= Task goal =
Copy out word for word the stretch of the blog post on icy Southern winters that runs from "You see, in" through "solid clear ice.".

= Page excerpt =
Thursday, February 26, 2015

Icy Winter in the South

25 years I spent living in Colorado so you know that means I lived through a lot of snow. With a birthday in February, I even learned to drive in the snow.  I've seen more than my fair share of snow. Snow in drifts, snow in blizzards, snow in snowmen, snow, snow, snow.  Then I came to the South.  (Yes, I know, Nashville is the Mid South, but stick with me here.)

One of the first weekends I spent in Tennessee, it snowed.  Oh, I thought, this here is lightly inconvenient.  Then I went for a drive.  I still have nightmares of that night.

You see, in this area, the cold weather doesn't produce the soft powdery snow that the Colorado Rockies are famous for.  Here, we get ice.  Then Sleet.  Then a touch of snow on top of that, and it looks so pretty, but under it is....deadly black ice. You don't drive on ice like this.  You shouldn't anyway.  What you do in a car is more of sliding and hoping that at the end of the slide you will arrive at your destination and without banging into any of the other sliding cars along the way.

This last month we had another of those storms come through.  I got out of the house just long enough to take a few pics, like the one above.  Look at that closely, it's got a full 1/2 inch of solid ice on top.  You can't tell, but every surface, even the sides facing the camera are covered in a nice thick coating of solid clear ice.

Here's another way to look at it.  See this tree?  (Again, my humble back yard.)

Here is a close-up where you can see that every branch is coated with ice.

When the sun hits these, it's like living in a fairy land, where the trees sparkle like diamonds. (oooo purrrrty...) The only problem is that this is as deadly as driving on the streets. Well, almost... When the ice gets this heavy, a simple breeze can cause trees to lose branches as the heavy ice tears them apart. They come crashing down on cars, homes and even bystanders. Some trees split right down the middle! Worse yet, when the ice starts to melt, the ice itself falls off in huge chunks causing damage to the aforementioned cars, homes and yeah, innocent bystanders.

= Provided material =
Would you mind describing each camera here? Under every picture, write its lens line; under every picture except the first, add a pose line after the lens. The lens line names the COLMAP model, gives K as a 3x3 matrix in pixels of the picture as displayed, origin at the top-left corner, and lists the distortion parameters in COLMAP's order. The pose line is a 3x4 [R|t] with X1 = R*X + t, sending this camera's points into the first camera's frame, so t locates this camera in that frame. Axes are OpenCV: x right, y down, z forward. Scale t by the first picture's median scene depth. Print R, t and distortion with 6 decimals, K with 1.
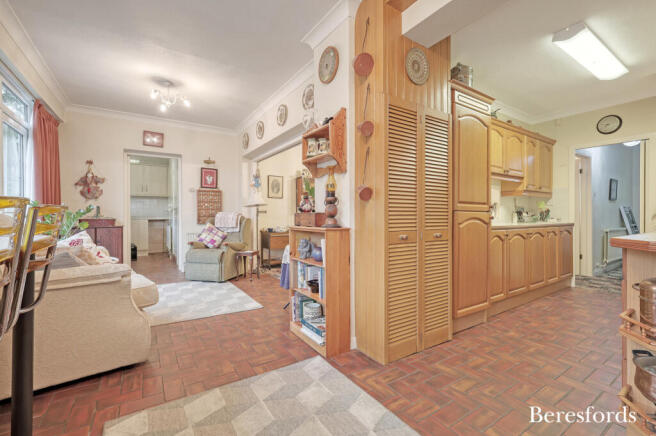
lens RADIAL K [[288.3, 0, 325.7], [0, 288.3, 215.6], [0, 0, 1]] dist [0.001717, -0.000225]
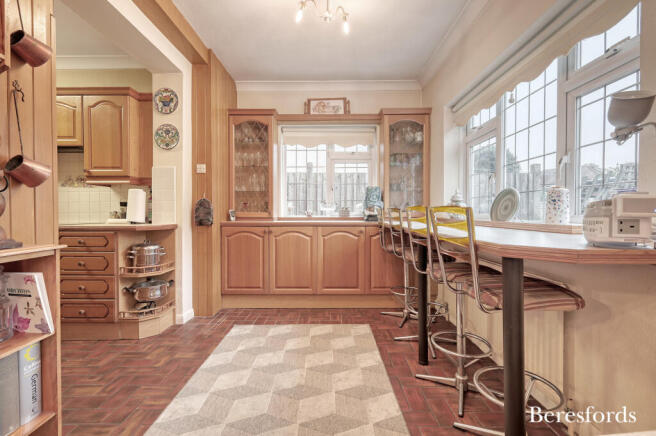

= Output of the task =
You see, in this area, the cold weather doesn't produce the soft powdery snow that the Colorado Rockies are famous for.  Here, we get ice.  Then Sleet.  Then a touch of snow on top of that, and it looks so pretty, but under it is....deadly black ice. You don't drive on ice like this.  You shouldn't anyway.  What you do in a car is more of sliding and hoping that at the end of the slide you will arrive at your destination and without banging into any of the other sliding cars along the way.

This last month we had another of those storms come through.  I got out of the house just long enough to take a few pics, like the one above.  Look at that closely, it's got a full 1/2 inch of solid ice on top.  You can't tell, but every surface, even the sides facing the camera are covered in a nice thick coating of solid clear ice.